Wednesday, May 23, 2007

Al Sharpton, Call Your Office: Westchester Newspaper Tries to Foment Racial Tension Where None Exists

The Journal-News Pulls A Story Out of Its [Black] Hat

Not that we're in the habit of siding with fatcat developers, but in the case of one Louis Cappelli in ever-tonier White Plains, N.Y., he and his compadres have a legitimate gripe.
The source of their discontent is The Journal-News, the consistently underachieving broadsheet that is the nominal paper of record for New York's northern suburbs (and a former employer of mine from way back when).
The paper is very pleased with itself for an article headlined "What's missing from this Station Square picture? Black people."
Good headline. Lousy story.
Cappelli is among the developers transforming downtown White Plains -- the Westchester County seat -- into a high-end destination. The Station Square project includes fancy office buildings, a shmancy hotel and condo tower, along with a rebuilt train station amid new restaurants and shops.
But what horrifies veteran reporter Keith Eddings is that the renderings for the project don't show any minorities in the scrum of people traveling too and from, unless you look really, really hard.

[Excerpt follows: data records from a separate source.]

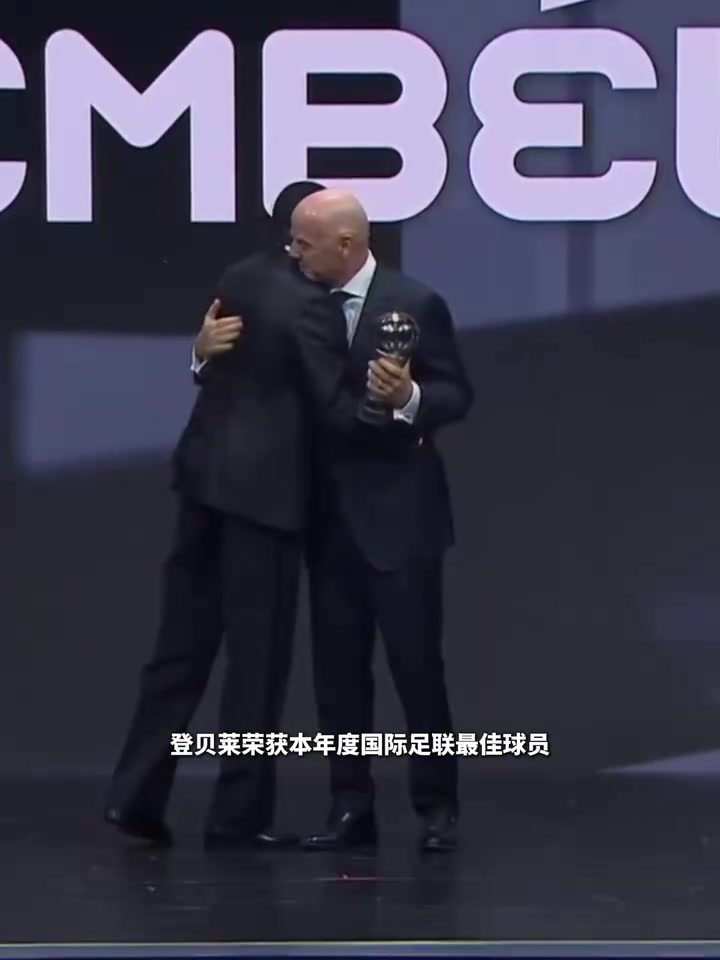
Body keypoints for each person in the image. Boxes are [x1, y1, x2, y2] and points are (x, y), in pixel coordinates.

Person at [104, 181, 340, 850]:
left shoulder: (240, 277)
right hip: (265, 500)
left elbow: (223, 367)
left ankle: (133, 794)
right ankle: (238, 816)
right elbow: (333, 400)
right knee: (256, 664)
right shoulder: (316, 304)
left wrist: (198, 355)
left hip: (204, 482)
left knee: (179, 648)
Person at [289, 189, 474, 853]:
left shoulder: (415, 303)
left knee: (417, 669)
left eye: (304, 242)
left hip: (401, 517)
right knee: (338, 676)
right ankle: (350, 807)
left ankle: (437, 806)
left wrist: (409, 397)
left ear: (346, 244)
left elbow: (457, 393)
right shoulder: (296, 302)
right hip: (326, 518)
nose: (293, 253)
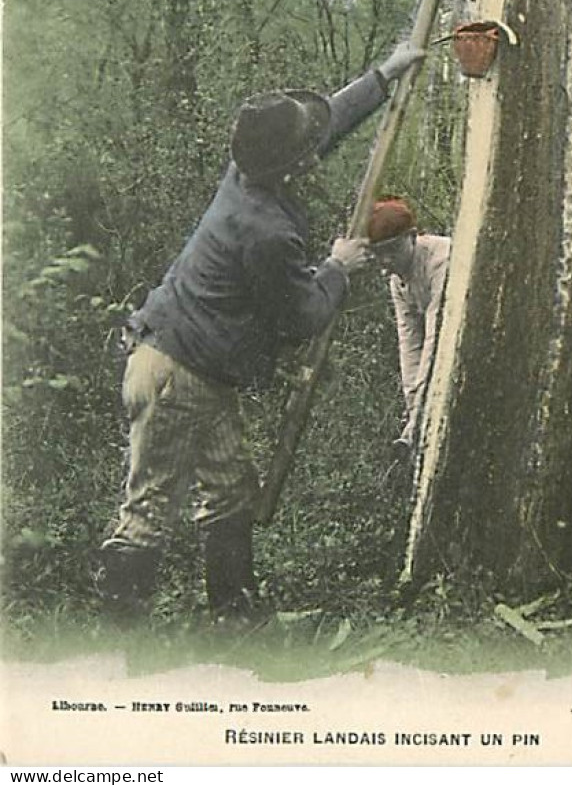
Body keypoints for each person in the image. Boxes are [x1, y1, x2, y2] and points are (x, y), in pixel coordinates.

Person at [98, 43, 423, 623]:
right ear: (291, 165)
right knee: (148, 507)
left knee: (228, 490)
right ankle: (117, 642)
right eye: (305, 150)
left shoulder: (249, 170)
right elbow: (298, 318)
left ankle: (235, 614)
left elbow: (324, 125)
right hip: (176, 373)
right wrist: (337, 270)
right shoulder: (267, 232)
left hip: (192, 369)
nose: (314, 153)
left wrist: (383, 76)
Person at [368, 198, 451, 459]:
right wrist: (413, 404)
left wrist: (422, 401)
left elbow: (435, 335)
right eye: (379, 254)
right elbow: (410, 342)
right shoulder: (398, 280)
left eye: (392, 250)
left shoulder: (441, 260)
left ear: (412, 236)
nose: (386, 262)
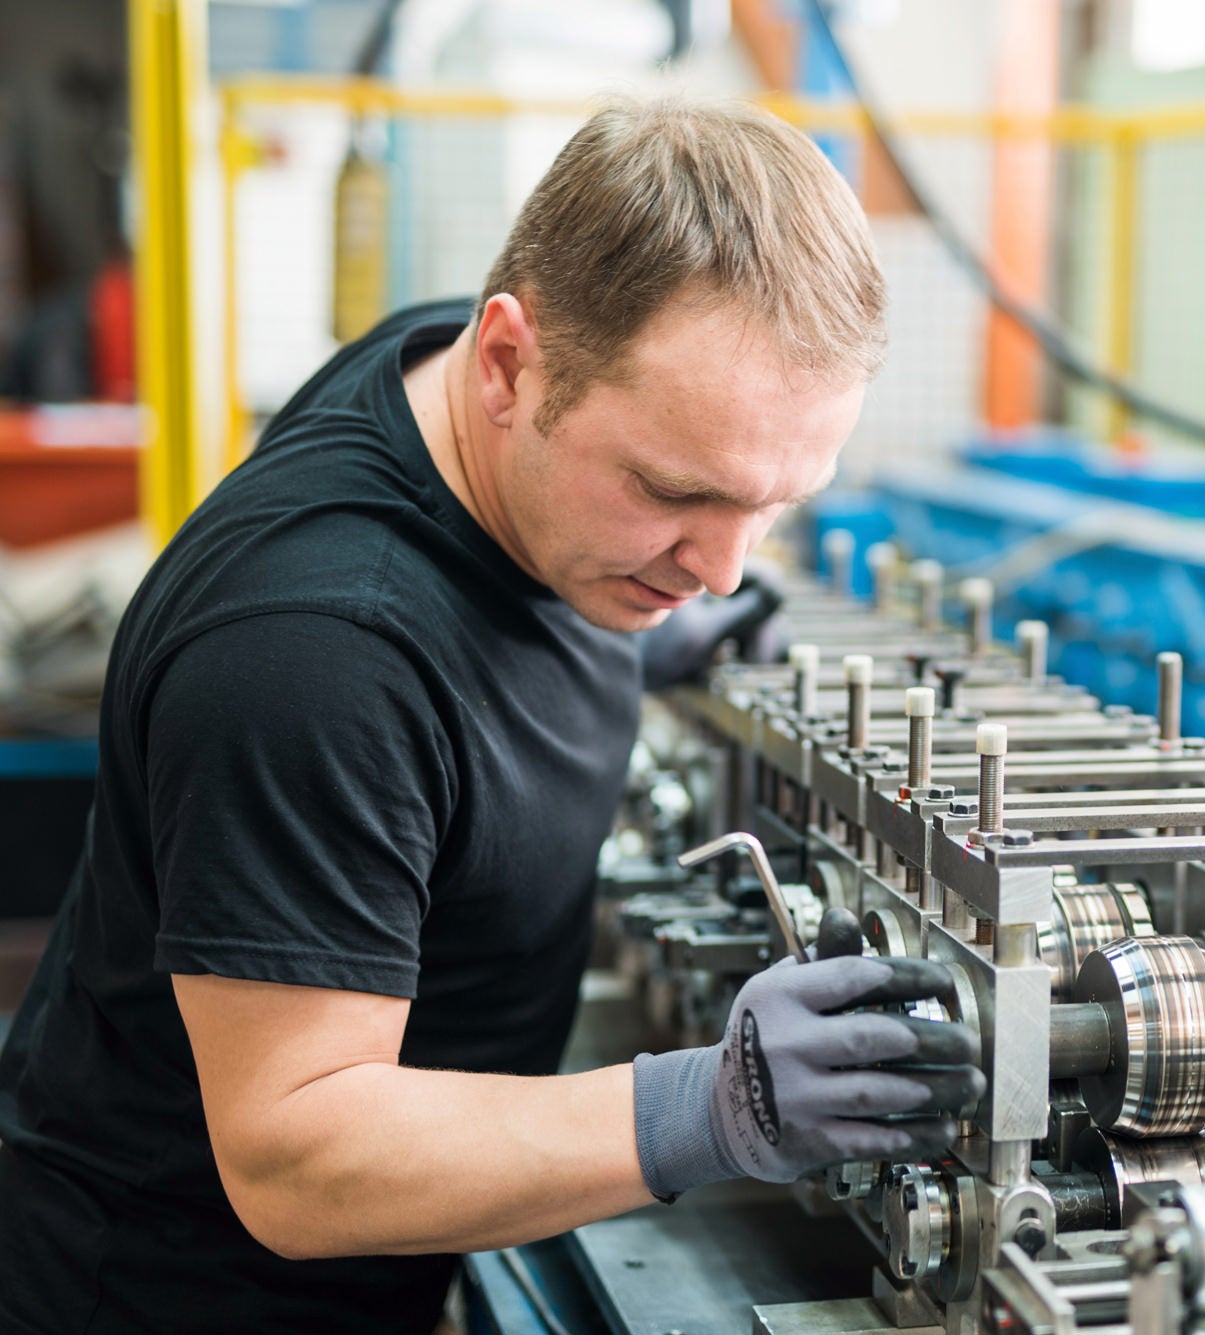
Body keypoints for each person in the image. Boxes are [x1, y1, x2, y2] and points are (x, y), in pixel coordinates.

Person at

Eddings did.

Using a magnifying glass, The Journal News identified four blacks among 87 people whose race could be determined with some certainty.

Now, anyone who's been to White Plains knows there are plenty of blacks and other minorities who not only live in the city, but work, eat and play there as well. No amount of Photo Shopping will contradict that. So, the rendering might be inaccurate, but it's hardly a paean to white people, as Cappelli's deputy Bruce Berg angrily told Eddings.

"It's intended to show the architectural rendering of the buildings - period, full stop, end of story."

Agreed.
Even though Eddings also noted that photos of another Cappelli project in Yonkers show a racially mixed clientele, he persisted with his dispatch.
Eddings dug deep to find a civil-rights attorney and a former NAACP official to weigh in on "news" the paper was creating itself.
As one OP noted following the story's online version:

You call this journalism? If the publication of this story weren't so tragic, it would be funny. Unbelievable.

Unless, of course, you're a regular reader of The Journal-News.